__TEXTO MOSTRADO__.
========
Un estudio sobre el coronavirus publicado en los últimos días podría dar un giro importante a las certezas que hasta ahora se tienen sobre el virus que provocó la pandemia. Según un grupo de expertos del Instituto Salk, en Estados Unidos, el COVID-19 no es una enfermedad respiratoria sino vascular, como se creía hasta el momento.
La investigación reveló que la dolencia afecta a las células del sistema vascular y no es una patología propia del aparato respiratorio. El trabajo publicado en Circulation Research precisó que las proteínas espiga del virus, que son las que ayudan a infectar a la persona al adherirse a las células sanas, “dañan y atacan el sistema vascular a nivel celular”, lo que explicaría la amplia variedad de “complicaciones inconexas” que provoca el SARS-CoV-2.
“Mucha gente piensa que es una enfermedad respiratoria, pero en realidad es una enfermedad vascular. Eso podría explicar por qué algunas personas tienen accidentes cerebrovasculares y por qué otras tienen problemas en otras partes del cuerpo. El punto en común entre ellos es que todas estas complicaciones tienen una base vascular”, explicó Uri Manor, coautor principal del estudio.
Para intentar entender el mecanismo que utiliza el coronavirus, los investigadores crearon primero un pseudovirus rodeado por una corona clásica de proteínas espiga, pero que no contenía ningún virus real.
========
__LISTADO EXTRAÍDO__.

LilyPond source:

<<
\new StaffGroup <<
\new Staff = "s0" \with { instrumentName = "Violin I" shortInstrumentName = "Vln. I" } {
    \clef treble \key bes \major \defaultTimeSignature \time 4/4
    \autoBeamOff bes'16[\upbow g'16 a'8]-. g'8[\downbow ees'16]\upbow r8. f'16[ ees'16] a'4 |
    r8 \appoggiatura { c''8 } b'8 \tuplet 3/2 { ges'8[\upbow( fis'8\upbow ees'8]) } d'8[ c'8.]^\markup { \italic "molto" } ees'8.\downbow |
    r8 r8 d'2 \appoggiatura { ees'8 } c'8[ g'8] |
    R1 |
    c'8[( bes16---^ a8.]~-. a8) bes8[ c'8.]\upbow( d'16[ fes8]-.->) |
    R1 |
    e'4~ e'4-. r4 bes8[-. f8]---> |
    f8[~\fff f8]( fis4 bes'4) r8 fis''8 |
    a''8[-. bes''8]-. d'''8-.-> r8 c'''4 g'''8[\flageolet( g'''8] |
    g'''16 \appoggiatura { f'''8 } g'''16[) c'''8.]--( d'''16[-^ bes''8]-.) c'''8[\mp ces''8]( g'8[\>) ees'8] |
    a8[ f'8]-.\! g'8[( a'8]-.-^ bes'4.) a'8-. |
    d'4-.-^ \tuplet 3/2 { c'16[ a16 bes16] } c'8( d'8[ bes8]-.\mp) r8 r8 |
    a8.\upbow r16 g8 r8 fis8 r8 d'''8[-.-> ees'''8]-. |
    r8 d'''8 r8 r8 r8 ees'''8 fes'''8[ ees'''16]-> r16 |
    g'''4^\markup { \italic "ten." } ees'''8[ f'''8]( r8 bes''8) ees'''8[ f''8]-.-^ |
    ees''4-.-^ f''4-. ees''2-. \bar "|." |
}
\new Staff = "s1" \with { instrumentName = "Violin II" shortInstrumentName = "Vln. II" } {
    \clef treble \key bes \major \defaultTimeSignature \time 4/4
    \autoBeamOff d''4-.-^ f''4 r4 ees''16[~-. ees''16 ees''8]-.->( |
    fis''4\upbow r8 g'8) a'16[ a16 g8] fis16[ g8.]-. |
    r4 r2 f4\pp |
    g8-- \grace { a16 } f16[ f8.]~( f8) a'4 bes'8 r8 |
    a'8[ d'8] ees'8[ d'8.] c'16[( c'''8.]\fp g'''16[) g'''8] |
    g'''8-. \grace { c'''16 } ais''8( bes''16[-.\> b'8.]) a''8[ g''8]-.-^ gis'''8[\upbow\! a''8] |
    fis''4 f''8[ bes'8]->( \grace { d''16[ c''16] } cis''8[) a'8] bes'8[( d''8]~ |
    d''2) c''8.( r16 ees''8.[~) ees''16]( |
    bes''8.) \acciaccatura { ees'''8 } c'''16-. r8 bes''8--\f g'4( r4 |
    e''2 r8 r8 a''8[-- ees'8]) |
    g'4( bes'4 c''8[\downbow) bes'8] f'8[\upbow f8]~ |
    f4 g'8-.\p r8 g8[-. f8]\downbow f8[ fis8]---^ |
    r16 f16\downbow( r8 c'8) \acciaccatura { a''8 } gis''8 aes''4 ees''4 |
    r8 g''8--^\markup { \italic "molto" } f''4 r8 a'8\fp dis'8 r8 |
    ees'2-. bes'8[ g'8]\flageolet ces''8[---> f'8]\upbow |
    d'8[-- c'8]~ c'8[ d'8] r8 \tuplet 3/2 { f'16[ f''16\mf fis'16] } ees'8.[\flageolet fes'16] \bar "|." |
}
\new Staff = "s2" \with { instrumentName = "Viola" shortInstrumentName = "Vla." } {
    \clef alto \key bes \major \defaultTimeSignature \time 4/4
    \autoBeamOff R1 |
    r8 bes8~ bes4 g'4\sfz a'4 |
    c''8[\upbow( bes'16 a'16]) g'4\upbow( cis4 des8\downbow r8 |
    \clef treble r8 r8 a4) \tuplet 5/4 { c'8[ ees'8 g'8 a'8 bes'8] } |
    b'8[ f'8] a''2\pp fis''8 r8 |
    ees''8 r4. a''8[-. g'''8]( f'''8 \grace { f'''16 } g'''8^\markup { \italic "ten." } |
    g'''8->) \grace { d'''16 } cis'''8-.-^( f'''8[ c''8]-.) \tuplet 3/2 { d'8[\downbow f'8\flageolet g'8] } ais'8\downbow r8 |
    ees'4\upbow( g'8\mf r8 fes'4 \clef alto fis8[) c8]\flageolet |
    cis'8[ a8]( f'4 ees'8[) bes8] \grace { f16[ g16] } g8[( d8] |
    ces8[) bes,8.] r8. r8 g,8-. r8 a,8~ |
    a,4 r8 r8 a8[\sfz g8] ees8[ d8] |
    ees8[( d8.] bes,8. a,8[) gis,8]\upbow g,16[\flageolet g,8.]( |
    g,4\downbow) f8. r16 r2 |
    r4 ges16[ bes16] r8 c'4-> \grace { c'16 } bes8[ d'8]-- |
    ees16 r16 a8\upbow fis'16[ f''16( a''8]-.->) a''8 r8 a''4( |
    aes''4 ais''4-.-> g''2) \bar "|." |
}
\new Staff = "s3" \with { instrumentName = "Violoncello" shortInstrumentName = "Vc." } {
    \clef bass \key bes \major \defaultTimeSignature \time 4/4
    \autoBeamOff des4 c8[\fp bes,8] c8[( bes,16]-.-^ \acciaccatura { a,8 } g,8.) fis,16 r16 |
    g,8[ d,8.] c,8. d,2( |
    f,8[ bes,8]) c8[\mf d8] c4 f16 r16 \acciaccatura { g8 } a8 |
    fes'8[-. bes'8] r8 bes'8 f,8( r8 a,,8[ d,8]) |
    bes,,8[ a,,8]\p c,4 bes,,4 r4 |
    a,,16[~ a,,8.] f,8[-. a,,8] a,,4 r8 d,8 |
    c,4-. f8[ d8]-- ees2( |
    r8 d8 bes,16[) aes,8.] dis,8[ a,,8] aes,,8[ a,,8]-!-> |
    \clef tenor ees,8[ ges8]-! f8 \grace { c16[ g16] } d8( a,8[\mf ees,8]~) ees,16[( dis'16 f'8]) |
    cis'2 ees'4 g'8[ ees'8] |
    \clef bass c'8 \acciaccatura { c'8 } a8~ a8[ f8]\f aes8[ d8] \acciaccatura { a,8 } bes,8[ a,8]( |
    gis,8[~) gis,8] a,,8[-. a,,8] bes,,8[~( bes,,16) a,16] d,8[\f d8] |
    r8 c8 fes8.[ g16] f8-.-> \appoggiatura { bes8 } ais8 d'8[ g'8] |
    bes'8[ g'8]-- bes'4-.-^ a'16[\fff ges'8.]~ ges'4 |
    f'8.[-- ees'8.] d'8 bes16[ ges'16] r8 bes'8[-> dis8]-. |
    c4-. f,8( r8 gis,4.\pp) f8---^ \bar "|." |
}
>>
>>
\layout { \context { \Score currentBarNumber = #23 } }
========
__TAREAS POR REALIZAR__.
a) Según el texto sobre el estudio del coronavirus, ¿en qué publicación apareció el trabajo de los investigadores?
b) Prosigue el texto sobre el estudio del coronavirus a partir de su última oración.

__RESPUESTAS EN ORDEN__.
a) En Circulation Research.

b)
En esa línea, detallaron que la exposición provocó daños en los pulmones y las arterias de un modelo animal, lo que les permitió comprobar que la proteína espiga por sí sola era suficiente para causar la enfermedad. Las muestras de tejido, en tanto, mostraron inflamación en las células endoteliales que recubren las paredes de la arteria pulmonar.
Luego, el equipo replicó ese proceso en el laboratorio, exponiendo células endoteliales sanas, que son las que recubren las arterias, a la proteína espiga.

De ese modo, verificaron que esta proteína dañaba las células al unirse al receptor ACE2, que es el que le permite al virus meterse en la célula. Según los expertos, esa unión es la que daña y fragmenta directamente las mitocondrias, es decir, los orgánulos que generan energía para las células.